I am presently learning CUDA and I keep coming across phrases like

"GPUs have dedicated memory which has 5–10X the bandwidth of CPU memory"

See here for reference on the second slide

Now what does bandwidth really mean here? Specifically, What does one mean by

  • bandwidth of the CPU
  • bandwidth of the GPU
  • bandwidth of the PCI-E slot the GPU's are fitted onto the motherboard. My background in computer architecute is very poor, so if someone can give a very simple explanation of these terms, it will be really helpful.

My very very limited understanding of bandwidth is the highest possible number of gigabytes that can be trasnferred per second from the CPU to the GPU. But that does not explain why we need to define three types of bandwidth.

smilingbuddha
  • 14,334
  • 33
  • 112
  • 189

3 Answers3

3

Bandwidth is the transfer speed between two given objects. The GPU memory bandwidth is the maximum amount of data transfer that can occur between the GPU chip and its dedicated memory. CPU memory bandwidth is the maximum amount of data that can be transferred between the CPU and system memory.
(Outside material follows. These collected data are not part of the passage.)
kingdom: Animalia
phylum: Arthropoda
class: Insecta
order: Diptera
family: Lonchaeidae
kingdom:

PCI-E bandwidth is the maximum amount of data that can be transferred between the South Bridge chip and the specific PCI-E device.

Of course, if the GPU requires data that is in system memory, then the fastest it can receive it is of the slowest link in the chain. All of this depends on what needs the memory and which nodes are required to retrieve it.

Matthew
  • 24,703
  • 9
  • 76
  • 110
3

There are three different memory buses in a current CPU/GPU system with discrete GPU:

  1. the GPU (aka "device") memory bus that connects the GPU to its own RAM.
  2. the CPU (aka "host" or "system") memory bus that connects the CPU to its own RAM.
  3. the PCI-e bus, which connects the CPU chipset to its peripherals, including the GPU.
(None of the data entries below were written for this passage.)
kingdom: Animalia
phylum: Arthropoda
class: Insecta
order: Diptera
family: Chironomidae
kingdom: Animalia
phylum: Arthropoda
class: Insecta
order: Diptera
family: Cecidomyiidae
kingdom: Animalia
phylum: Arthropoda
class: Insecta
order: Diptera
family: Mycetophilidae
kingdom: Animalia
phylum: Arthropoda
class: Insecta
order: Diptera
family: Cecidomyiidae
Each of these buses has a physical bus width (in bits), a clock speed (how many times per second the data signals on the bus can be changed), and bandwidth (aka throughput), in bits per second (which can be converted to gigabytes per second). The peak bandwidth is determined by the bus width multiplied by the clock rate of the bus. Achievable bandwidth must also take into account any overhead (e.g. PCI-e packet overhead).

http://en.wikipedia.org/wiki/Bandwidth_(computing).

harrism
  • 26,505
  • 2
  • 57
  • 88
1

Bandwidth is the rate data can be transferred anywhere.

"GPUs have dedicated memory which has 5–10X the bandwidth of CPU memory"
means that the INTERNAL memory bandwidth between components on the GPU is much higher than for moving data between the main memory and the GPU, so once your data is on the card any copies are very-very fast.

Typically even on a low end CUDA card the internal bandwidth will by 30-50Gb/s while the actual achievable bandwidth over the PCI-E slot to main memory might be <1Gb/s.

Martin Beckett
  • 94,801
  • 28
  • 188
  • 263